Degrees correlation in the two application’s versions

The correlation expresses the graph’s assortativity degree. Both architectures are disassortatives. The disassortativity is a characteristic of hierarchical systems in which agents of significant degree tend to be associated to agents of lesser degree. We notice that in the case of diagnosis without arbitration, assortativity is slightly different compared to the case of diagnosis with arbitration. In the latter, the disassortativity is accentuated by the addition of the arbitrator agent whose degree is important compared to other agents. Figure 6 shows the centrality degrees of the different agents for both versions of diagnosis application.

Fig. 6
figure 6

Centrality degrees distribution in the two application’s versions

We notice through these results that the centrality degrees of detection agents decreased by introducing the arbitrator agent and centrality degrees of localization agents have instead increased. This is explained by the fact that localization agents are connected to the arbitrator agent; which had increased the centralization within this acquaintance of the MAS.

The introduction of the arbitrator agent didn’t change significantly the organizational structure of the MAS. The communication induced by adding the agent DIAG is a useful one since this will help the user in the decision making process. In fact, in the case of conflicts, the user has not to choose which diagnosis is the correct one; he will rely on the arbitrator agent which will take the decision instead of him according to the information retrieved from each localisation agent.

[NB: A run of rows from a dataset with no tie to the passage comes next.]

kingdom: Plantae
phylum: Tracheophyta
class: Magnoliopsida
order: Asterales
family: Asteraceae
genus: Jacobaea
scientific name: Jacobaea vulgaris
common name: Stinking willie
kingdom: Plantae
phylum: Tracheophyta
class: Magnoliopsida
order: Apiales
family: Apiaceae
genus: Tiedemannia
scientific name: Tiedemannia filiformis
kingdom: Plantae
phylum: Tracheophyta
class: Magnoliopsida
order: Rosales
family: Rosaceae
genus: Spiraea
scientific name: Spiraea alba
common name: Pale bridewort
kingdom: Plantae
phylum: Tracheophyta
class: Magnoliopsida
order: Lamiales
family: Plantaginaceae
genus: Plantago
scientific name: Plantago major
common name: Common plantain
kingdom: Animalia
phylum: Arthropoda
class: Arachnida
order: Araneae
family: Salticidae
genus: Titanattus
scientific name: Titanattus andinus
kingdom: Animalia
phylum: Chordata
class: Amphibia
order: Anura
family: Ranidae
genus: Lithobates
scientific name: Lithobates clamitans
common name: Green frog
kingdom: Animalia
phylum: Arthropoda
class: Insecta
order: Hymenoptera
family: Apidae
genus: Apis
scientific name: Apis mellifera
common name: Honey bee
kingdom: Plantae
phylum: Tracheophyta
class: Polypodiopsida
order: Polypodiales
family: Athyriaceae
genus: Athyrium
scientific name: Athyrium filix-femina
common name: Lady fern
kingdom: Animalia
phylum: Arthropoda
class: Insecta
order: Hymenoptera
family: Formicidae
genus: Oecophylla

4 Conclusion and Future Work

In this paper we presented a multi-agent model as well as an appropriate evaluation method to analyse and compare different multiagent diagnosis architectures for fault detection and isolation. The evaluation approach focuses on the organization as it is an important characteristic in MAS. It is based on measures and indices stemming from graph theory. It should be noted that the purpose of the evaluation is not only to analyse and compare different MAS from a technological point of view. It aims also to help industrialists making choices between various architectural alternatives of the fault detection and isolation system. The evaluation allows industrialists to have a clear idea on the different diagnosis architectures specificities. In extension to this study, our future work includes two points. The first consists in extending the test-case diagnosis multiagent application in order to move to a larger scale and thus reconsider the evaluation results. The second point is to focus on the evaluated system’s dynamics and the evolution of the proposed measures over time. For this purpose, the proposal of an evolving graph model instead of a static one is actually addressed.